Uma microempresa do setor comercial conseguiu reverter uma cobrança tributária superior a R$ 558 mil após a Justiça Federal reconhecer que a Fazenda Nacional promoveu a inscrição do débito em Dívida Ativa quando o crédito tributário já estava prescrito.
A decisão representa um importante precedente para empresas que enfrentam cobranças fiscais realizadas fora do prazo legal e reforça a necessidade de uma análise técnica antes do pagamento de débitos inscritos em Dívida Ativa.
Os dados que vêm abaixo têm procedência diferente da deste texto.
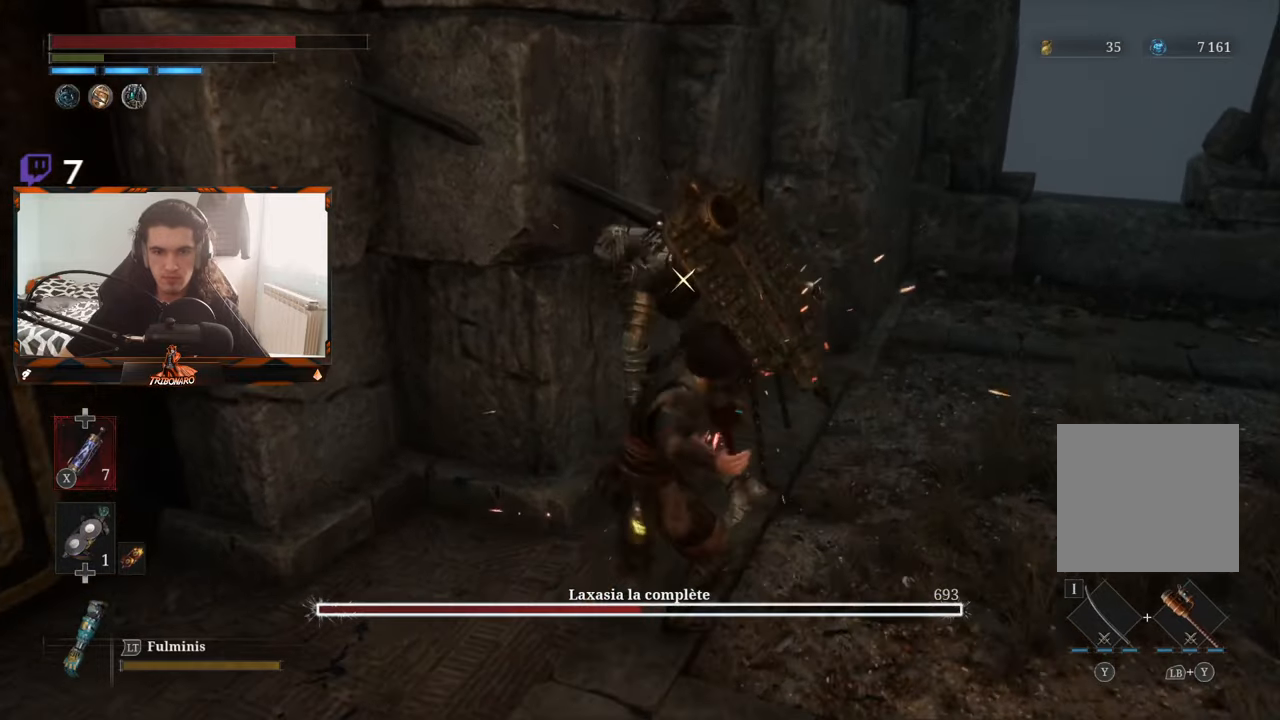
{"buttons": ["R2"], "left_stick": "center", "right_stick": "center", "events": [[150, "R2", "down"]]}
A cobrança que colocava a empresa em risco
Em meados de 2025, a empresa foi surpreendida com a inscrição em Dívida Ativa da União de 21 débitos do Simples Nacional, totalizando inicialmente R$ 544.431,95, valor que chegou a R$ 558.388,41 após atualização monetária e encargos legais.
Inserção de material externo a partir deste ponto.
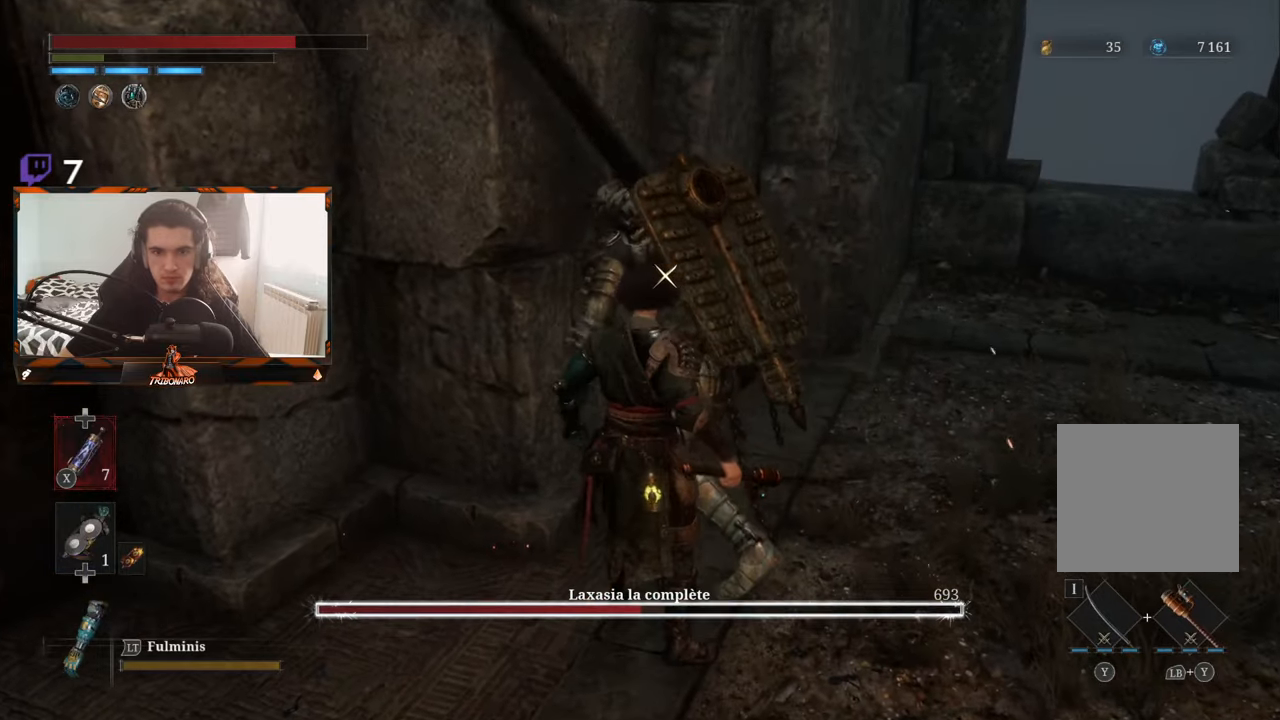
{"buttons": ["R2"], "left_stick": "center", "right_stick": "center", "events": [[133, "R2", "up"], [217, "R2", "down"]]}
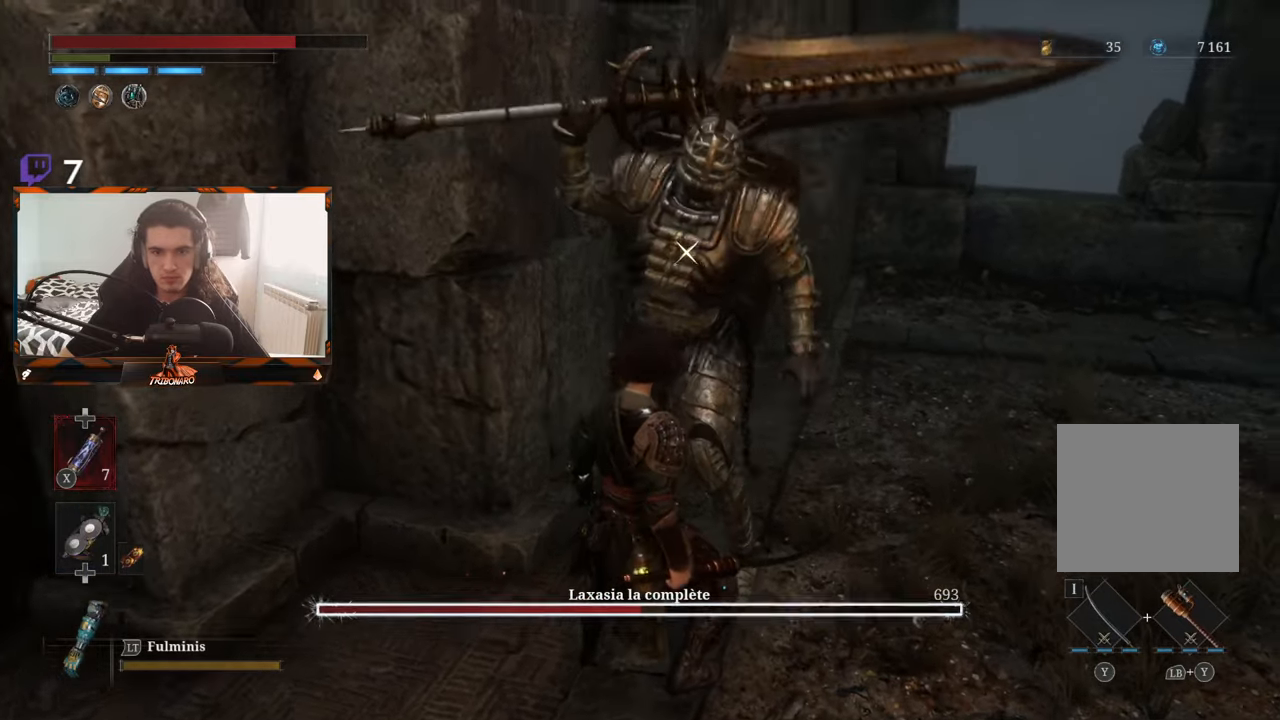
{"buttons": ["R2"], "left_stick": "center", "right_stick": "center", "events": [[217, "R2", "up"], [283, "R2", "down"]]}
Além do elevado impacto financeiro, a cobrança trazia consequências imediatas para a atividade empresarial, como:
- risco de inscrição e manutenção no CADIN;
- impossibilidade de obtenção de Certidão Negativa de Débitos (CND);
- dificuldades para contratar com o poder público;
- restrições ao acesso a crédito bancário;
- comprometimento da continuidade das atividades.
A prescrição já havia sido consumada
Durante a análise do caso, verificou-se que as declarações do Simples Nacional haviam sido transmitidas espontaneamente pela própria empresa no final de 2019.
Esse fato é relevante porque, conforme o entendimento consolidado do Superior Tribunal de Justiça, a entrega da declaração constitui definitivamente o crédito tributário, iniciando o prazo prescricional para sua cobrança.
Nos termos do artigo 174 do Código Tributário Nacional, a Fazenda Pública possui cinco anos para promover a cobrança do crédito.
Assim, o prazo prescricional encerrou-se no final de 2024.
Entretanto, a inscrição em Dívida Ativa ocorreu somente em meados de 2025, quando a pretensão de cobrança já estava prescrita.
A tentativa da União de afastar a prescrição
Na defesa apresentada em juízo, a Fazenda Nacional sustentou que a prescrição teria sido interrompida em razão da suposta rescisão de um parcelamento tributário.
A estratégia processual consistiu em confrontar essa alegação com documentos oficiais extraídos dos próprios sistemas internos da Procuradoria-Geral da Fazenda Nacional.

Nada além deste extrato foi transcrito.